A New Ironwood earns its mettle

It’s far more common for new perennials to be discovered than new trees…it’s a size thing. Botanists were excited in 1960, when Chinese professor H.T. Chang published a new small tree that he thought to be a witch hazel, named Hamamelis subaequalis. The original Jiangsu Province collection actually dated to 1935, but it took 25 years to be published based on a herbarium specimen of the fruit.

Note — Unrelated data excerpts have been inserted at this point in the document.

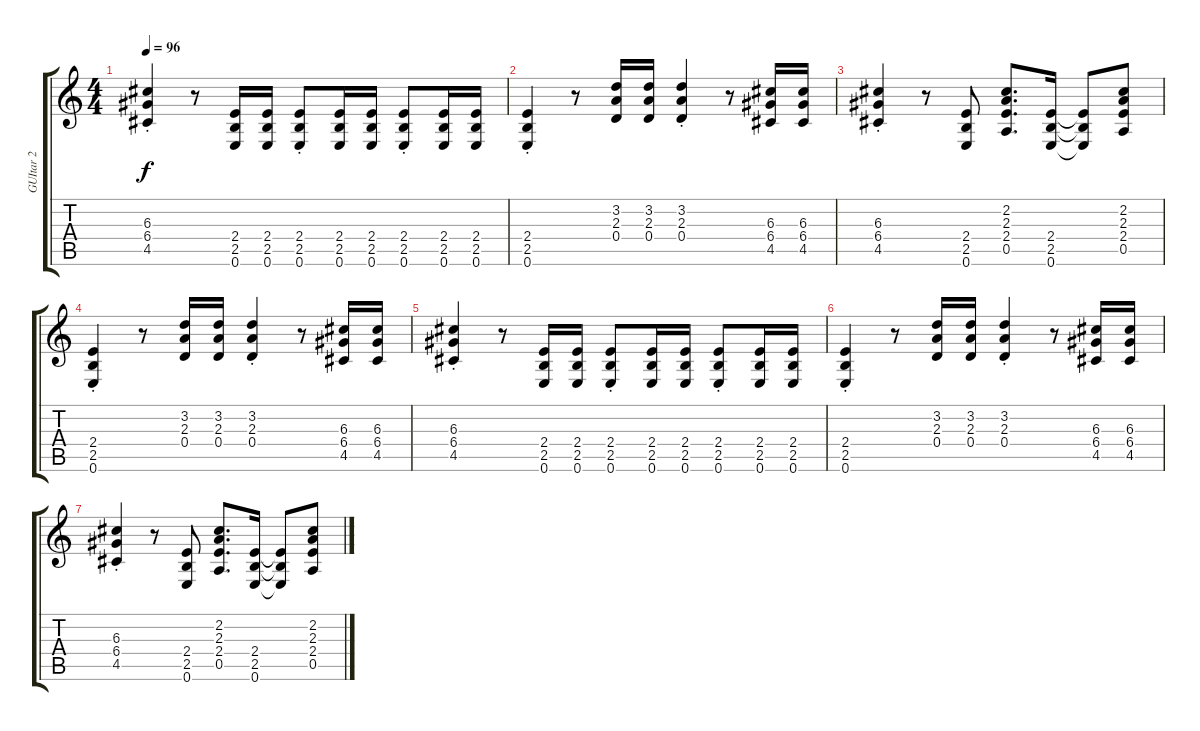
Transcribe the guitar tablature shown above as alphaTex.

\track ("GUItar 2" "GUItar 2") {instrument distortionguitar}
\staff {score tabs}
\tuning (E4 B3 G3 D3 A2 E2) {hide}
\ts (4 4)
\tempo 96
\clef g2
\ks c
(6.3{st} 6.4{st} 4.5{st}).4{dy f} r.8 (2.4 2.5 0.6).16 (2.4 2.5 0.6).16 (2.4{st} 2.5{st} 0.6{st}).8 (2.4 2.5 0.6).16 (2.4 2.5 0.6).16 (2.4{st} 2.5{st} 0.6{st}).8 (2.4 2.5 0.6).16 (2.4 2.5 0.6).16 |
(2.4{st} 2.5{st} 0.6{st}).4 r.8 (3.2 2.3 0.4).16 (3.2 2.3 0.4).16 (3.2{st} 2.3{st} 0.4{st}).4 r.8 (6.3 6.4 4.5).16 (6.3 6.4 4.5).16 |
(6.3{st} 6.4{st} 4.5{st}).4 r.8 (2.4 2.5 0.6).8 (2.2 2.3 2.4 0.5).8{d} (2.4 2.5 0.6).16 (2.4{t} 2.5{t} 0.6{t}).8 (2.2 2.3 2.4 0.5).8 |
(2.4{st} 2.5{st} 0.6{st}).4 r.8 (3.2 2.3 0.4).16 (3.2 2.3 0.4).16 (3.2{st} 2.3{st} 0.4{st}).4 r.8 (6.3 6.4 4.5).16 (6.3 6.4 4.5).16 |
(6.3{st} 6.4{st} 4.5{st}).4 r.8 (2.4 2.5 0.6).16 (2.4 2.5 0.6).16 (2.4{st} 2.5{st} 0.6{st}).8 (2.4 2.5 0.6).16 (2.4 2.5 0.6).16 (2.4{st} 2.5{st} 0.6{st}).8 (2.4 2.5 0.6).16 (2.4 2.5 0.6).16 |
(2.4{st} 2.5{st} 0.6{st}).4 r.8 (3.2 2.3 0.4).16 (3.2 2.3 0.4).16 (3.2{st} 2.3{st} 0.4{st}).4 r.8 (6.3 6.4 4.5).16 (6.3 6.4 4.5).16 |
(6.3{st} 6.4{st} 4.5{st}).4 r.8 (2.4 2.5 0.6).8 (2.2 2.3 2.4 0.5).8{d} (2.4 2.5 0.6).16{volume 0} (2.4{t} 2.5{t} 0.6{t}).8 (2.2 2.3 2.4 0.5).8
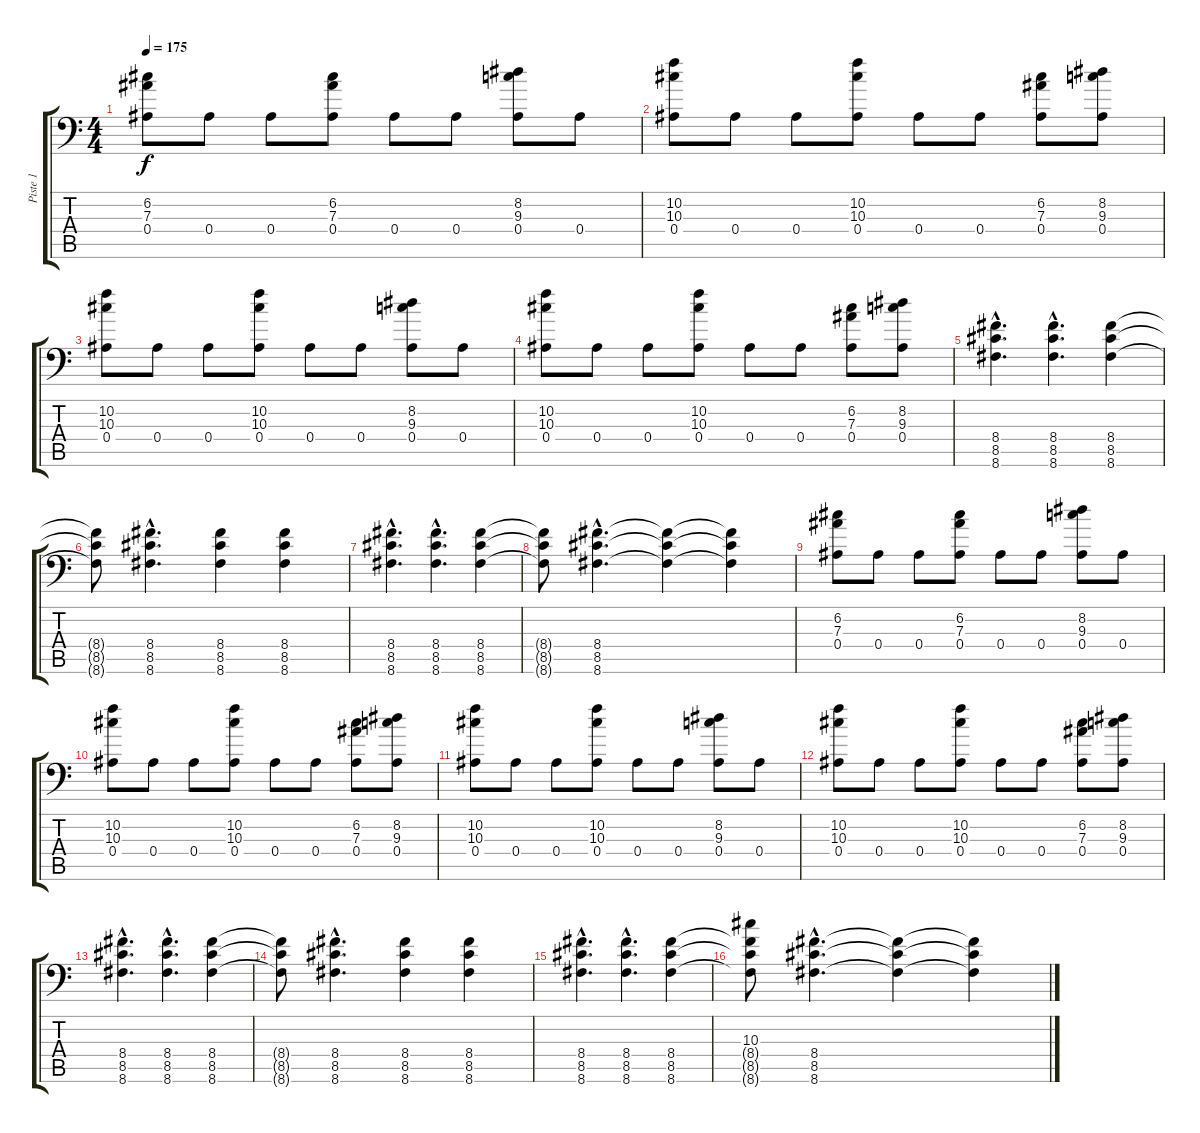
\track ("Piste 1" "Piste 1") {instrument distortionguitar}
\staff {score tabs}
\tuning (C4 G3 Eb3 Bb2 F2 Bb1) {hide}
\ts (4 4)
\tempo 175
\clef f4
\ks c
(6.2 7.3 0.4).8{dy f} 0.4.8 0.4.8 (6.2 7.3 0.4).8 0.4.8 0.4.8 (8.2 9.3 0.4).8 0.4.8 |
(10.2 10.3 0.4).8 0.4.8 0.4.8 (10.2 10.3 0.4).8 0.4.8 0.4.8 (6.2 7.3 0.4).8 (8.2 9.3 0.4).8 |
(10.2 10.3 0.4).8 0.4.8 0.4.8 (10.2 10.3 0.4).8 0.4.8 0.4.8 (8.2 9.3 0.4).8 0.4.8 |
(10.2 10.3 0.4).8 0.4.8 0.4.8 (10.2 10.3 0.4).8 0.4.8 0.4.8 (6.2 7.3 0.4).8 (8.2 9.3 0.4).8 |
(8.4{hac} 8.5{hac} 8.6{hac}).4{d} (8.4{hac} 8.5{hac} 8.6{hac}).4{d} (8.4 8.5 8.6).4 |
(8.4{t} 8.5{t} 8.6{t}).8 (8.4{hac} 8.5{hac} 8.6{hac}).4{d} (8.4 8.5 8.6).4 (8.4 8.5 8.6).4 |
(8.4{hac} 8.5{hac} 8.6{hac}).4{d} (8.4{hac} 8.5{hac} 8.6{hac}).4{d} (8.4 8.5 8.6).4 |
(8.4{t} 8.5{t} 8.6{t}).8 (8.4{hac} 8.5{hac} 8.6{hac}).4{d} (8.4{t} 8.5{t} 8.6{t}).4 (8.4{t} 8.5{t} 8.6{t}).4 |
(6.2 7.3 0.4).8 0.4.8 0.4.8 (6.2 7.3 0.4).8 0.4.8 0.4.8 (8.2 9.3 0.4).8 0.4.8 |
(10.2 10.3 0.4).8 0.4.8 0.4.8 (10.2 10.3 0.4).8 0.4.8 0.4.8 (6.2 7.3 0.4).8 (8.2 9.3 0.4).8 |
(10.2 10.3 0.4).8 0.4.8 0.4.8 (10.2 10.3 0.4).8 0.4.8 0.4.8 (8.2 9.3 0.4).8 0.4.8 |
(10.2 10.3 0.4).8 0.4.8 0.4.8 (10.2 10.3 0.4).8 0.4.8 0.4.8 (6.2 7.3 0.4).8 (8.2 9.3 0.4).8 |
(8.4{hac} 8.5{hac} 8.6{hac}).4{d} (8.4{hac} 8.5{hac} 8.6{hac}).4{d} (8.4 8.5 8.6).4 |
(8.4{t} 8.5{t} 8.6{t}).8 (8.4{hac} 8.5{hac} 8.6{hac}).4{d} (8.4 8.5 8.6).4 (8.4 8.5 8.6).4 |
(8.4{hac} 8.5{hac} 8.6{hac}).4{d} (8.4{hac} 8.5{hac} 8.6{hac}).4{d} (8.4 8.5 8.6).4 |
(10.3 8.4{t} 8.5{t} 8.6{t}).8 (8.4{hac} 8.5{hac} 8.6{hac}).4{d} (8.4{t} 8.5{t} 8.6{t}).4 (8.4{t} 8.5{t} 8.6{t}).4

The new hazel hadn’t been seen alive since 1935, and was assumed extinct, when it was rediscovered in 1988 by a team from the Jiangsu Institute of Botany. After studying live flowering specimens for three years, it became obvious that It wasn’t a witch hazel at all, and a new genus, Shaniodendron was published for the plant. Here, it remained, until 1997, when DNA analysis revealed that Shaniodendron was actually a second species in the formerly monotypic genus Parrotia….only living some 3,500 miles from its nearest relative. Its sibling is the famed Iranian Ironwood (Parrotia persica).

Currently, there are only five known populations in China, so it is quite rare in the wild. The largest plants seen in the wild were 30′ tall, but Parrotia subaequalis should grow slightly taller in cultivation. The photo below is our 13 year old specimen. Most plants of Parrotia subaequalis in the US, including our specimen pictured below, trace back to famed Japanese plant collector of Chinese plants, Mikinori Ogisu. Fortunately, Parrotia subaequalis is quite easy to root from cuttings, so we hope its not long before this amazing plant becomes much more widespread in commerce. In trials so far, it came through -25 degrees F with only slight tip damage, so it looks like a solid Zone 5-8 plant.

6 thoughts on “A New Ironwood earns its mettle”

  1. It makes it even more interesting that my first seedling off of this plant seems to be evergreen. We need to find out through a DNA test the paternal parent.